[Extract provided — start]

I want to study the relationship between the rank of the weight matrices of each layer and the problem at hand. I have a hunch that the convergent rank of the entire network(to be defined) will match the computational complexity of the task defined and implied by the loss function and the data. What I would love to have is equivalence classes of networks whose convergent ranks under SGD with weight decay are equal. I would also like to know whether or not shrinking or expanding the layers based on the convergent rank of a previous iteration of the network will yeild similar accuracy.

Problem 1) Train N networks with randomly chosen networks with sufficient capacity for the problem. Train them under SGD with weight decay until the loss saturates. Compute the rank of the network(to be defined in a way that is comparable accross architechtures) and compare, look for trends. A quick expectation is that there will be cases of overfitting where the rank is higher than networks that perform better with lower rank. Essentially indicating that there is enough computational power to memorize the dataset.

Problem 2) Develop an iterative algorithm that trains a large network, then prunes it according the per-layer rank. Retrain and reprune. Study the behaviour of the final accuracy and its relationship to trianing time. Another variation could be reducing the weight decay each iteration.

[Extract provided — finish]
[Exercise data — start]

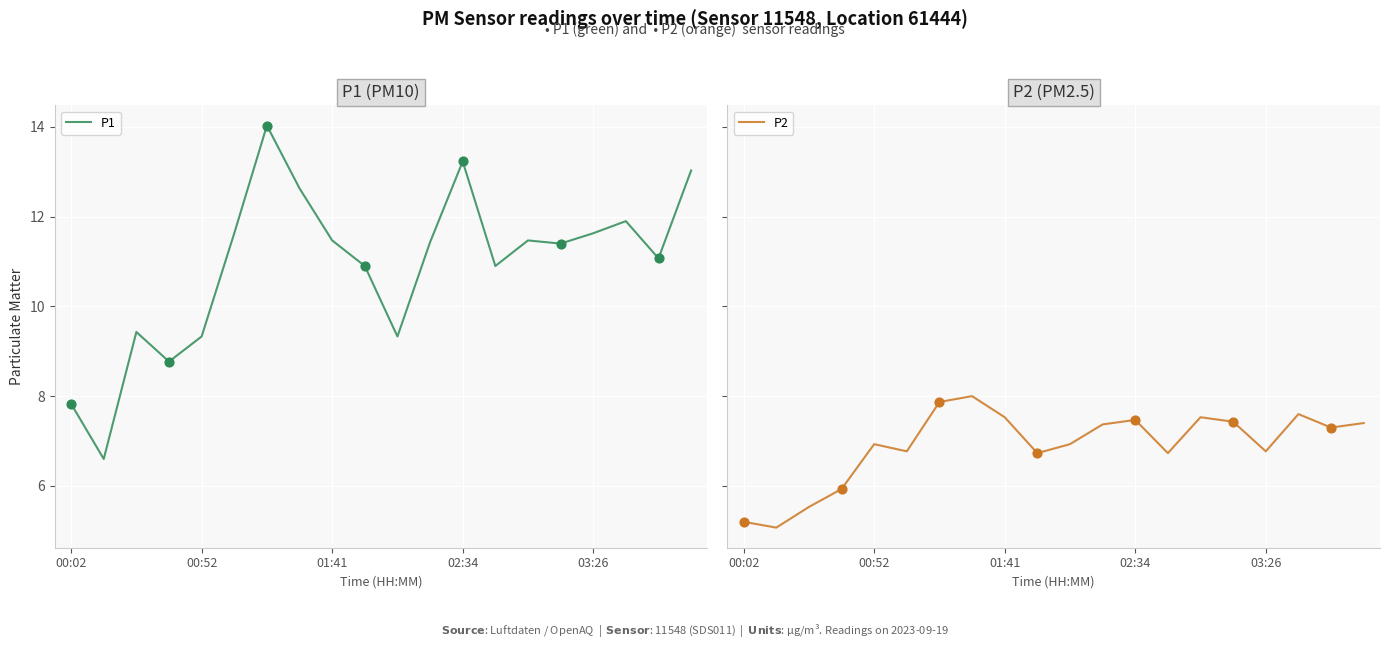

What is the total value across all series at 5?

18.4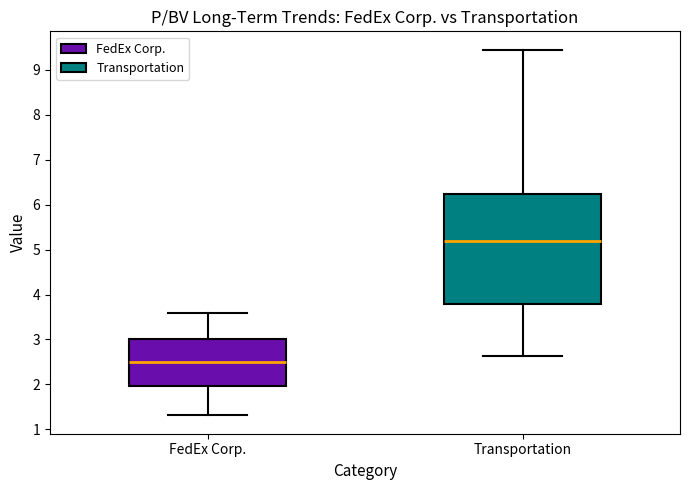

Where is the lower edge of the box for Transportation on the y-axis? The values are not printed on the chart, so give them approximately, as read against the axis.

3.8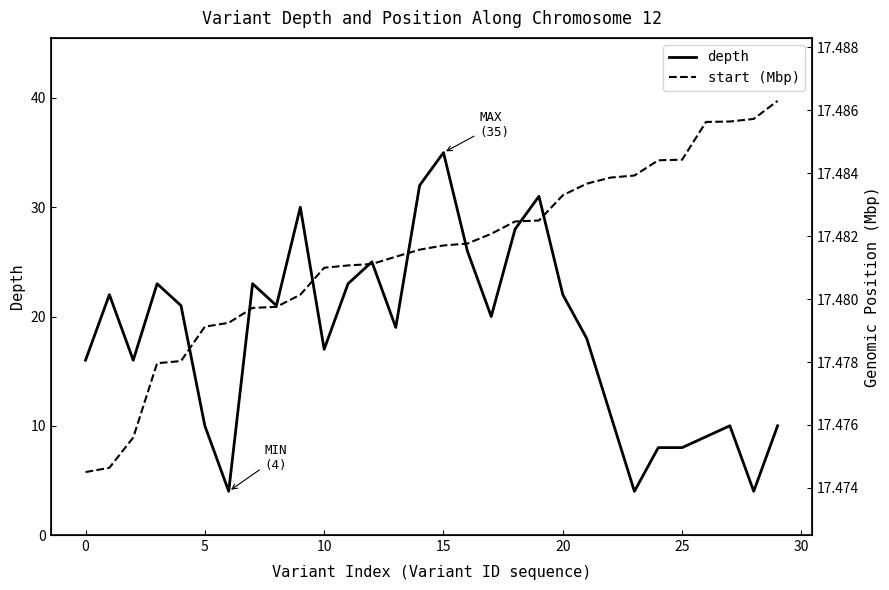

True or false: start (Mbp) has more than 1 interior local peaks.

False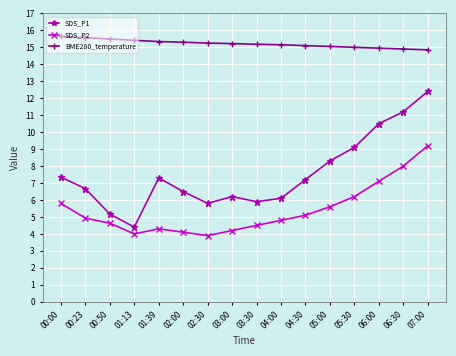

True or false: BME280_temperature has a value of 15.4 at 01:13.

True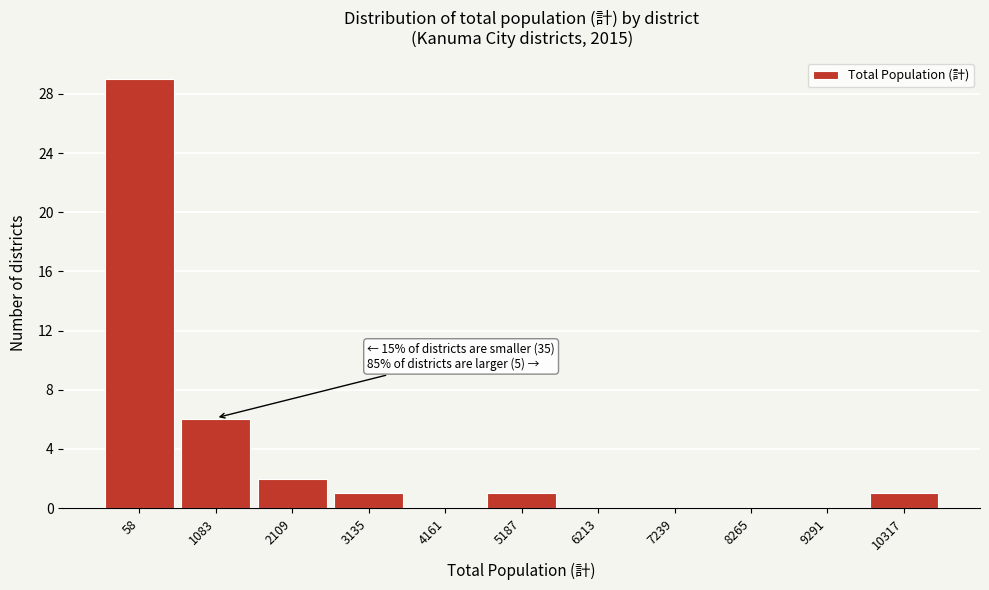

Reading left to right, list all the values displayed in this chart.

58=29	1083=6	2109=2	3135=1	4161=0	5187=1	6213=0	7239=0	8265=0	9291=0	10317=1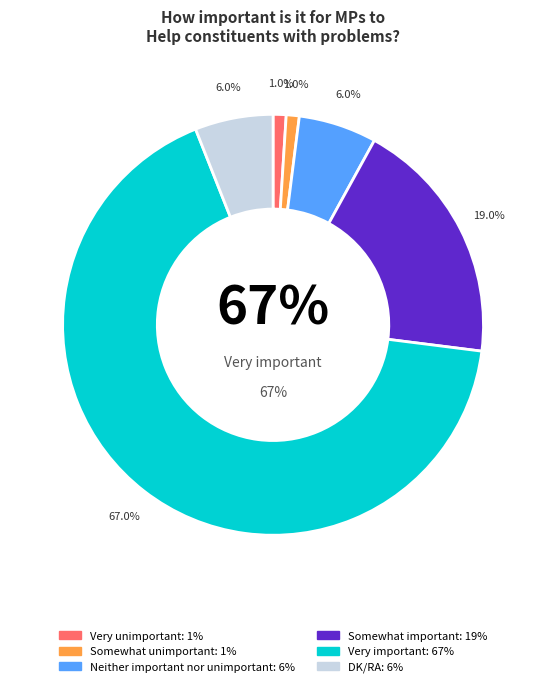

Which has a higher value, Somewhat important or Neither important nor unimportant?

Somewhat important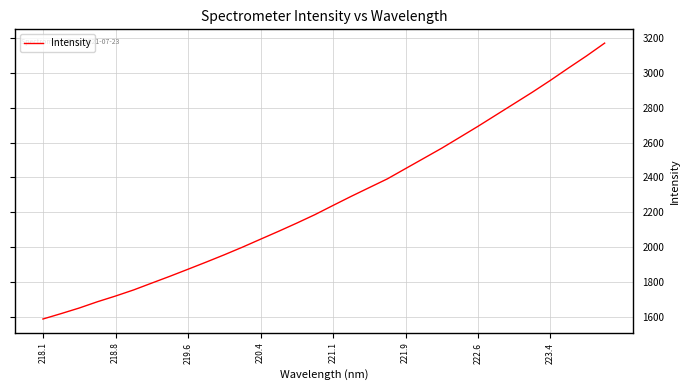

True or false: the data has more than 2 interior local peaks.

False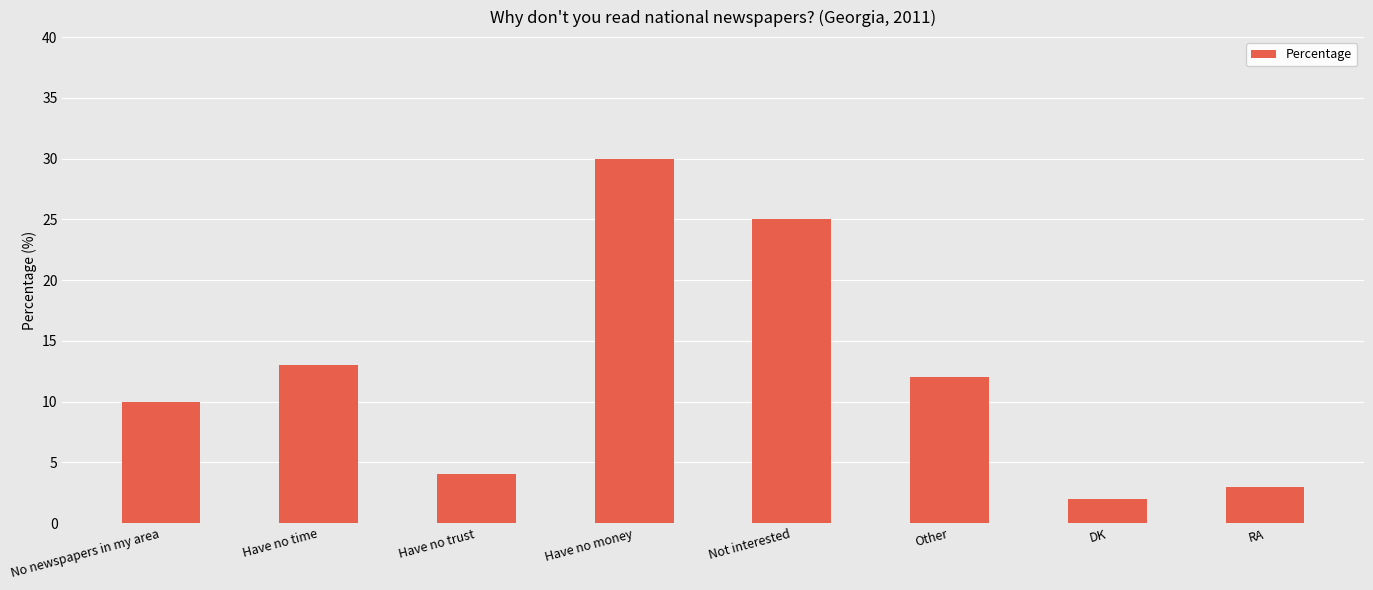

Reading right to left, list all the values displayed in this chart.

RA=3	DK=2	Other=12	Not interested=25	Have no money=30	Have no trust=4	Have no time=13	No newspapers in my area=10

[Exercise data — finish]

Assignment. Continue the research notes on weight-matrix rank and network convergence, picking up right after their final sentence.

Response to this exercise.
In [1]:
#@title Import Dependencies

import torch
import torch.nn as nn
import torchvision.datasets as dsets
import torchvision.transforms as transforms
from torch.autograd import Variable

In [2]:
#@title Define Hyperparameters

input_size = 784 # img_size = (28,28) ---> 28*28=784 in total
hidden_size_base = 784 # number of nodes at hidden layer
num_classes = 10 # number of output classes discrete range [0,9]
num_epochs = 100 # number of times which the entire dataset is passed throughout the model
small_batch_size = 64 # the size of input data took for one iteration
large_batch_size = 128 # the size of input data took for one iteration
lr = 1e-3 # size of step
model_layer_configs = [2,3,4,5]

In [3]:
#@title Downloading MNIST data

train_data = dsets.MNIST(root = './data', train = True,
                        transform = transforms.ToTensor(), download = True)

test_data = dsets.MNIST(root = './data', train = False,
                       transform = transforms.ToTensor())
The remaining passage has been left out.